## GOAL
Copy these lines without any changes.

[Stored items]
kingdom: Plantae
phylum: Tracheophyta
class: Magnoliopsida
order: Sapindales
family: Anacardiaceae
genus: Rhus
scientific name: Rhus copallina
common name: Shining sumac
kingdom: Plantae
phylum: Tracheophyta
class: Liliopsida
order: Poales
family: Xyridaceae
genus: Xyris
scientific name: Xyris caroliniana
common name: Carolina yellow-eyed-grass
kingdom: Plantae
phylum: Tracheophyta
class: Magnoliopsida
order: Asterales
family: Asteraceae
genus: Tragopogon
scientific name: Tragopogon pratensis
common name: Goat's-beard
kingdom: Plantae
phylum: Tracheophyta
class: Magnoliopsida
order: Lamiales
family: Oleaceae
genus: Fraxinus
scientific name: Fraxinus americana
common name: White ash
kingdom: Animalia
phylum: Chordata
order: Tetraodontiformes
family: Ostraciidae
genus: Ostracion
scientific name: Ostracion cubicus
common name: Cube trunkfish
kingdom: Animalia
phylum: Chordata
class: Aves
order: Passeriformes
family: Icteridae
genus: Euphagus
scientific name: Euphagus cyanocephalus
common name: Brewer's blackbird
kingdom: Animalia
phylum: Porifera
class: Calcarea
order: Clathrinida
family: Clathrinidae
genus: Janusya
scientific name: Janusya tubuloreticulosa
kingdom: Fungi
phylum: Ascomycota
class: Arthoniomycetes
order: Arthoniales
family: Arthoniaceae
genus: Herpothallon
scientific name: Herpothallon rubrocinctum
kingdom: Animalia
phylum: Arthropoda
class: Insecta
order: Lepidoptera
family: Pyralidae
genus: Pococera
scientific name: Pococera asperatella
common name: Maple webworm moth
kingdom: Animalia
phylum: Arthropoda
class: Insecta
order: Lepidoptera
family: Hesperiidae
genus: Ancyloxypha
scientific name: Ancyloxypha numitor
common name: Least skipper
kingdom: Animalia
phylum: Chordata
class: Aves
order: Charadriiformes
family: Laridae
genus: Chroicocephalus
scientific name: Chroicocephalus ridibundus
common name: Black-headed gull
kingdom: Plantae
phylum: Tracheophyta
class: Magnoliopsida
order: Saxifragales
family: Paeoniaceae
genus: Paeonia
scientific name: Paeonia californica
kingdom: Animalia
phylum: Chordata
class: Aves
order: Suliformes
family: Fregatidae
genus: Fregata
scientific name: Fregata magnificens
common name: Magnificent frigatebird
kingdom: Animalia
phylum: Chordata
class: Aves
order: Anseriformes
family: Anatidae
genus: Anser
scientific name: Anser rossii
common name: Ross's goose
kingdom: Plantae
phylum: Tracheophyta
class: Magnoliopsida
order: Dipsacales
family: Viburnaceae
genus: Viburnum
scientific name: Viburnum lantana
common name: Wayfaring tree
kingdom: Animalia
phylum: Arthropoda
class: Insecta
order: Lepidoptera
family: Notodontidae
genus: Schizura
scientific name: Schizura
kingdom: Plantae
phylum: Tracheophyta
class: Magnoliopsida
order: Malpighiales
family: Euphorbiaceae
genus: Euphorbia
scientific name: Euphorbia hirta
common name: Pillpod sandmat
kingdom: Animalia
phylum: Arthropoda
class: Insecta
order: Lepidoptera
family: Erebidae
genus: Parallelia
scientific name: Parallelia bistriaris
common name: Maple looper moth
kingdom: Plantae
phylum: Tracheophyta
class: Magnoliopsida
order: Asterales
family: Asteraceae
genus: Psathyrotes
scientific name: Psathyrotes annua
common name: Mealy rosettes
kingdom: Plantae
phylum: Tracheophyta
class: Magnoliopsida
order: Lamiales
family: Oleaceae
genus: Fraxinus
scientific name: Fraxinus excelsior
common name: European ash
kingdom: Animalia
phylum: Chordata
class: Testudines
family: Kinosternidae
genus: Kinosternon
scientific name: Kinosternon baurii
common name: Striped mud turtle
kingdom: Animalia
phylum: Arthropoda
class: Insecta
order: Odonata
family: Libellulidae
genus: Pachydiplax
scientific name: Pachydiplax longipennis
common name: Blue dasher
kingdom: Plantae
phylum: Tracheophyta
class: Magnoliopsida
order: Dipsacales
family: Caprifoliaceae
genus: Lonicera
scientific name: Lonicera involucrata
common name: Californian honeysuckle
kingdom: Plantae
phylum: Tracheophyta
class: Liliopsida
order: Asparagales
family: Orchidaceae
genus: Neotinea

## SOLVED EXERCISE
kingdom: Plantae
phylum: Tracheophyta
class: Magnoliopsida
order: Sapindales
family: Anacardiaceae
genus: Rhus
scientific name: Rhus copallina
common name: Shining sumac
kingdom: Plantae
phylum: Tracheophyta
class: Liliopsida
order: Poales
family: Xyridaceae
genus: Xyris
scientific name: Xyris caroliniana
common name: Carolina yellow-eyed-grass
kingdom: Plantae
phylum: Tracheophyta
class: Magnoliopsida
order: Asterales
family: Asteraceae
genus: Tragopogon
scientific name: Tragopogon pratensis
common name: Goat's-beard
kingdom: Plantae
phylum: Tracheophyta
class: Magnoliopsida
order: Lamiales
family: Oleaceae
genus: Fraxinus
scientific name: Fraxinus americana
common name: White ash
kingdom: Animalia
phylum: Chordata
order: Tetraodontiformes
family: Ostraciidae
genus: Ostracion
scientific name: Ostracion cubicus
common name: Cube trunkfish
kingdom: Animalia
phylum: Chordata
class: Aves
order: Passeriformes
family: Icteridae
genus: Euphagus
scientific name: Euphagus cyanocephalus
common name: Brewer's blackbird
kingdom: Animalia
phylum: Porifera
class: Calcarea
order: Clathrinida
family: Clathrinidae
genus: Janusya
scientific name: Janusya tubuloreticulosa
kingdom: Fungi
phylum: Ascomycota
class: Arthoniomycetes
order: Arthoniales
family: Arthoniaceae
genus: Herpothallon
scientific name: Herpothallon rubrocinctum
kingdom: Animalia
phylum: Arthropoda
class: Insecta
order: Lepidoptera
family: Pyralidae
genus: Pococera
scientific name: Pococera asperatella
common name: Maple webworm moth
kingdom: Animalia
phylum: Arthropoda
class: Insecta
order: Lepidoptera
family: Hesperiidae
genus: Ancyloxypha
scientific name: Ancyloxypha numitor
common name: Least skipper
kingdom: Animalia
phylum: Chordata
class: Aves
order: Charadriiformes
family: Laridae
genus: Chroicocephalus
scientific name: Chroicocephalus ridibundus
common name: Black-headed gull
kingdom: Plantae
phylum: Tracheophyta
class: Magnoliopsida
order: Saxifragales
family: Paeoniaceae
genus: Paeonia
scientific name: Paeonia californica
kingdom: Animalia
phylum: Chordata
class: Aves
order: Suliformes
family: Fregatidae
genus: Fregata
scientific name: Fregata magnificens
common name: Magnificent frigatebird
kingdom: Animalia
phylum: Chordata
class: Aves
order: Anseriformes
family: Anatidae
genus: Anser
scientific name: Anser rossii
common name: Ross's goose
kingdom: Plantae
phylum: Tracheophyta
class: Magnoliopsida
order: Dipsacales
family: Viburnaceae
genus: Viburnum
scientific name: Viburnum lantana
common name: Wayfaring tree
kingdom: Animalia
phylum: Arthropoda
class: Insecta
order: Lepidoptera
family: Notodontidae
genus: Schizura
scientific name: Schizura
kingdom: Plantae
phylum: Tracheophyta
class: Magnoliopsida
order: Malpighiales
family: Euphorbiaceae
genus: Euphorbia
scientific name: Euphorbia hirta
common name: Pillpod sandmat
kingdom: Animalia
phylum: Arthropoda
class: Insecta
order: Lepidoptera
family: Erebidae
genus: Parallelia
scientific name: Parallelia bistriaris
common name: Maple looper moth
kingdom: Plantae
phylum: Tracheophyta
class: Magnoliopsida
order: Asterales
family: Asteraceae
genus: Psathyrotes
scientific name: Psathyrotes annua
common name: Mealy rosettes
kingdom: Plantae
phylum: Tracheophyta
class: Magnoliopsida
order: Lamiales
family: Oleaceae
genus: Fraxinus
scientific name: Fraxinus excelsior
common name: European ash
kingdom: Animalia
phylum: Chordata
class: Testudines
family: Kinosternidae
genus: Kinosternon
scientific name: Kinosternon baurii
common name: Striped mud turtle
kingdom: Animalia
phylum: Arthropoda
class: Insecta
order: Odonata
family: Libellulidae
genus: Pachydiplax
scientific name: Pachydiplax longipennis
common name: Blue dasher
kingdom: Plantae
phylum: Tracheophyta
class: Magnoliopsida
order: Dipsacales
family: Caprifoliaceae
genus: Lonicera
scientific name: Lonicera involucrata
common name: Californian honeysuckle
kingdom: Plantae
phylum: Tracheophyta
class: Liliopsida
order: Asparagales
family: Orchidaceae
genus: Neotinea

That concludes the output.